_YOUR GOAL:_
Give back all the text in the data below, line for line and unchanged, but leave out the pictures.

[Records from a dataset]
__________________________________________________
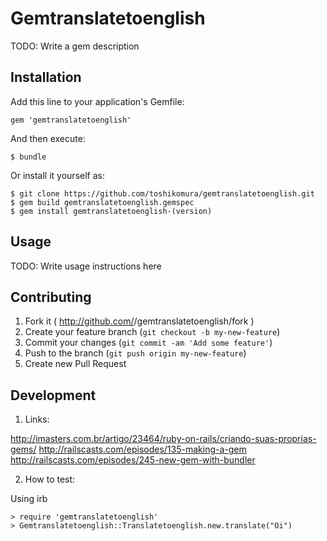 # Gemtranslatetoenglish

TODO: Write a gem description

## Installation

Add this line to your application's Gemfile:

    gem 'gemtranslatetoenglish'

And then execute:

    $ bundle

Or install it yourself as:

    $ git clone https://github.com/toshikomura/gemtranslatetoenglish.git
    $ gem build gemtranslatetoenglish.gemspec
    $ gem install gemtranslatetoenglish-(version)

## Usage

TODO: Write usage instructions here

## Contributing

1. Fork it ( http://github.com/<my-github-username>/gemtranslatetoenglish/fork )
2. Create your feature branch (`git checkout -b my-new-feature`)
3. Commit your changes (`git commit -am 'Add some feature'`)
4. Push to the branch (`git push origin my-new-feature`)
5. Create new Pull Request

## Development

1. Links:

http://imasters.com.br/artigo/23464/ruby-on-rails/criando-suas-proprias-gems/
http://railscasts.com/episodes/135-making-a-gem
http://railscasts.com/episodes/245-new-gem-with-bundler

2. How to test:

Using irb

    > require 'gemtranslatetoenglish'
    > Gemtranslatetoenglish::Translatetoenglish.new.translate("Oi")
__________________________________________________
_RESULT OF THE TASK:_
 # Gemtranslatetoenglish

TODO: Write a gem description

## Installation

Add this line to your application's Gemfile:

    gem 'gemtranslatetoenglish'

And then execute:

    $ bundle

Or install it yourself as:

    $ git clone https://github.com/toshikomura/gemtranslatetoenglish.git
    $ gem build gemtranslatetoenglish.gemspec
    $ gem install gemtranslatetoenglish-(version)

## Usage

TODO: Write usage instructions here

## Contributing

1. Fork it ( http://github.com/<my-github-username>/gemtranslatetoenglish/fork )
2. Create your feature branch (`git checkout -b my-new-feature`)
3. Commit your changes (`git commit -am 'Add some feature'`)
4. Push to the branch (`git push origin my-new-feature`)
5. Create new Pull Request

## Development

1. Links:

http://imasters.com.br/artigo/23464/ruby-on-rails/criando-suas-proprias-gems/
http://railscasts.com/episodes/135-making-a-gem
http://railscasts.com/episodes/245-new-gem-with-bundler

2. How to test:

Using irb

    > require 'gemtranslatetoenglish'
    > Gemtranslatetoenglish::Translatetoenglish.new.translate("Oi")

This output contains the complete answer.